» **Exercise directions**:
Where does the word "zijn" occur in the entries below? Copy every line that has it.

──────

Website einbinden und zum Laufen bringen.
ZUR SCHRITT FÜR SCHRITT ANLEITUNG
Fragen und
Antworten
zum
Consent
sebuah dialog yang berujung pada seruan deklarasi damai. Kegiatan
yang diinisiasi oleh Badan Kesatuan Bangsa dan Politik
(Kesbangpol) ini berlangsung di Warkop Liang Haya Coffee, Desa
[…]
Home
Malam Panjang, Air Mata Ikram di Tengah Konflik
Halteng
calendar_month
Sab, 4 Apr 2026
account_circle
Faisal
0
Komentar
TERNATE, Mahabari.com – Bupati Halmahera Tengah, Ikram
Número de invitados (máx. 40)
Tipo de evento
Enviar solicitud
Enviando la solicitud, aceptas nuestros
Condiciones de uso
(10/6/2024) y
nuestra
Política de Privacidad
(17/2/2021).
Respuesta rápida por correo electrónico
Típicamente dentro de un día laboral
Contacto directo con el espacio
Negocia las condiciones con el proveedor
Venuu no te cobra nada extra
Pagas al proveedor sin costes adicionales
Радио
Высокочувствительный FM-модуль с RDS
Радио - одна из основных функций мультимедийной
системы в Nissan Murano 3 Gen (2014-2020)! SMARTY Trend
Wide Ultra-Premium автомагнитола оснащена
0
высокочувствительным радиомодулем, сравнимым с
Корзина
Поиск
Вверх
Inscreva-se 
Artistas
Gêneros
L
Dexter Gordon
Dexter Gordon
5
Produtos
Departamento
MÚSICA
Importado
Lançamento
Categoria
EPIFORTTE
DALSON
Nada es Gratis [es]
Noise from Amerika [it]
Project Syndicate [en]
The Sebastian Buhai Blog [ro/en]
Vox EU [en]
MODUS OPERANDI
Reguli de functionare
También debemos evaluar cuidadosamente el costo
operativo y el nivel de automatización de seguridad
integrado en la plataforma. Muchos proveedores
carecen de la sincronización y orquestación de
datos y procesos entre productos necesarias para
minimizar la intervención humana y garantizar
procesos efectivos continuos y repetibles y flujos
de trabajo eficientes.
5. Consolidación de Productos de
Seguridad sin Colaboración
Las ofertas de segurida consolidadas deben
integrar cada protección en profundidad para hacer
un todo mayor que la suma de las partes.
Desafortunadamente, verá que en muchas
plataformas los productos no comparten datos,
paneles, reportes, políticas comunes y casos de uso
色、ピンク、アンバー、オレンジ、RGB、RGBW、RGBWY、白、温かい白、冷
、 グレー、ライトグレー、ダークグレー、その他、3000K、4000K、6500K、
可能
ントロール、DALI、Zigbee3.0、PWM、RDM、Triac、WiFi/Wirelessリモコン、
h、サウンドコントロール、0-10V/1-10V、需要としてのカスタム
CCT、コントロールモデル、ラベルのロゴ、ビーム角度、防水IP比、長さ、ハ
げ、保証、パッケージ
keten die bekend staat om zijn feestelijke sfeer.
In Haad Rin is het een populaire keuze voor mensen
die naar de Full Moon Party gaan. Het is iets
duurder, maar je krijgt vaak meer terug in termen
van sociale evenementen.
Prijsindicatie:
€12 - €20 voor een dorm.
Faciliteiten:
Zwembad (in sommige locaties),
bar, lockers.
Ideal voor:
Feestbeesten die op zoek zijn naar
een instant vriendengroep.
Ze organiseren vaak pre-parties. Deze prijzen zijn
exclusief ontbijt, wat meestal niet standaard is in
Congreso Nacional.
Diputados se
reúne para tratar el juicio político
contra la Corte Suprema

──────

» **Expected answer**:
keten die bekend staat om zijn feestelijke sfeer.
Feestbeesten die op zoek zijn naar
Ze organiseren vaak pre-parties. Deze prijzen zijn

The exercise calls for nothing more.